Collaborative Outreach:
Our two-year grant to work in North Minneapolis will ensure that we make contact with a wide variety of organizations in this important region that we have overlooked in the past. The grant will pay our expenses as we provide classes and organizational memberships to up to 200 of these organizations. Other possibilities include working with the Internet tutors of other library systems to distribute Free-Net brochures and training as the Minneapolis Public Libraries have now begun to do; working with regional police units to improve community access to online safety information; and creating online communities for organizations that work with deaf, hard of hearing, blind, and physically disabled persons.
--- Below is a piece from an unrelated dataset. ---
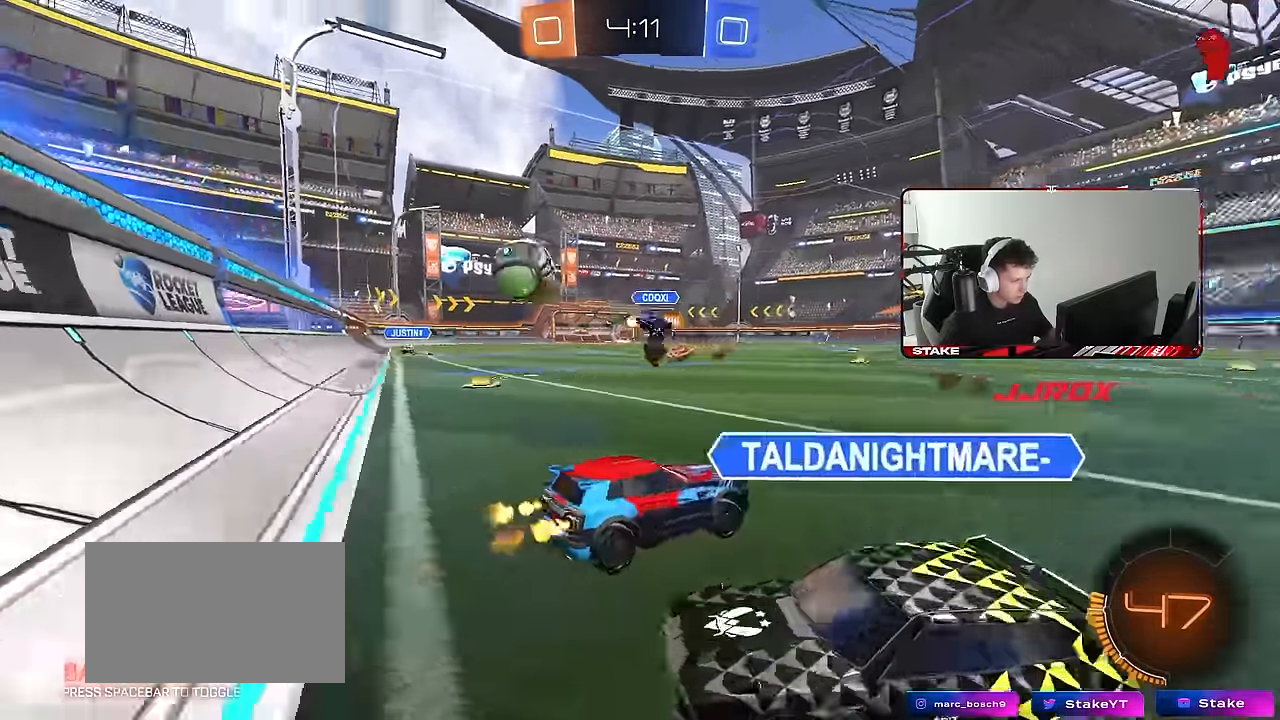
{"keys": ["space", "w"], "mouse": ["left"], "events": [[33, "shift", "up"], [83, "mouse_left", "down"], [167, "space", "down"], [367, "space", "up"], [450, "d", "up"], [500, "space", "down"]]}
Classes as a Primary Service:
In the past, the primary obstacle to Free-Net use was access to computer equipment. That is no longer so much the case; now the obstacle is education. The free commercial services that are making many of our online tools redundant do not give classes or small-group tutoring, because they have no local presence. There are other local organizations that provide low-cost classes and tutoring, but they cannot meet the demand. We can and should help meet that demand.

Volunteers and Interns:
As General Manager I still have a lot to learn about effective volunteer coordination. I will make it my personal goal to learn techniques and strategies from other volunteer coordinators and to share many of my tasks, such as teaching classes, with volunteers and interns. Volunteer work should be personally rewarding and educational -- it's my job to make it so, and I will do that in 2000.


Requests of the Board

Last year I requested nine motions of the board. All of them came to pass except for the formation of a publicity committee. My only request of the board at this time is for all of you to keep your eyes open for opportunities for mutually-beneficial partnerships, and bring those to my attention as quickly as you can.

It has been a pleasure working for Twin Cities Free-Net for another year. I have high hopes for 2000!